3. How do you handle setbacks? Can you share one?
I have had many setbacks along the way including not getting into medical school the first time I applied. However, one of the most profound setbacks I have experienced is failure of the boards during medical school. Academics had always been the one thing I felt I had going for me so to feel as if I was failing at that too was heartbreaking. I was forced to seek out counseling and ultimately realize I am only human. Once I realized that I was able to recover and successfully pass.
4. What do you enjoy most about your job?
I consider myself unique in that due to my life story I feel I can relate to all types of people. I love being able to use my education to help people medically while also being able to use my life to comfort them.
5. How do you balance work life and family? Do your work demands affect your relationships?
Balancing work and family is a challenge I can’t argue that. I believe though that we all make time for the things we value.
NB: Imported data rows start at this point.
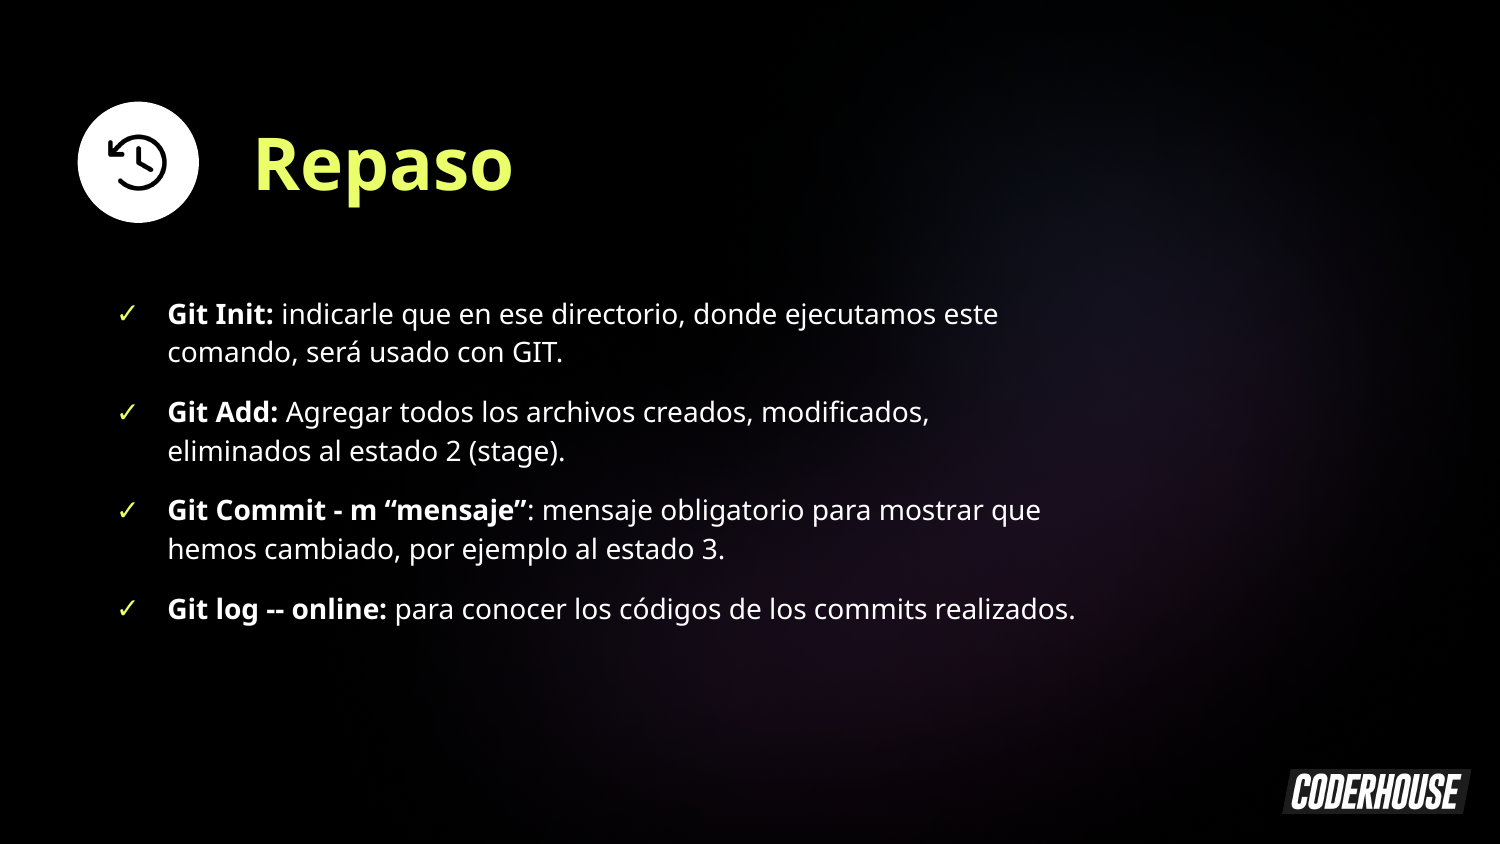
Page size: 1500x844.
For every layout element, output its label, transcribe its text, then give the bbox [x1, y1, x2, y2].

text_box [77, 101, 200, 224]
text_box Git Init: indicarle que en ese directorio, donde ejecutamos este comando, será usado con GIT. Git Add: Agregar todos los archivos creados, modificados, eliminados al estado 2 (stage). Git Commit - m “mensaje”: mensaje obligatorio para mostrar que hemos cambiado, por ejemplo al estado 3. Git log -- online: para conocer los códigos de los commits realizados. [77, 275, 1094, 640]
picture [0, 0, 1500, 844]
text_box Repaso [237, 112, 1414, 222]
I talk to my mother and close friends daily. Some times are harder than others but by making it a priority I am able to balance the two.
6. Where do you see yourself in the next five to ten years?
After completing my residency in Obstetrics and Gynecology I would like to enter a University practice where I will begin teaching and mentoring. My ultimate goal is to enter academic medicine by becoming a teacher and mentor for future medical students.
7. Any advice or words of encouragement you’d like to give to shalenadiva.com readers?
Never let people or your situation prevent you from you achieving your destiny.
8. Is there anything else you’d like to share about yourself?
I haven’t had your typical life, but I am firm believer that everything you experience makes you the person you are. My past includes sexual abuse, chronic illness and depression, but each of those things has led me to this point in my life. Circumstances have led me here, but they do not define me.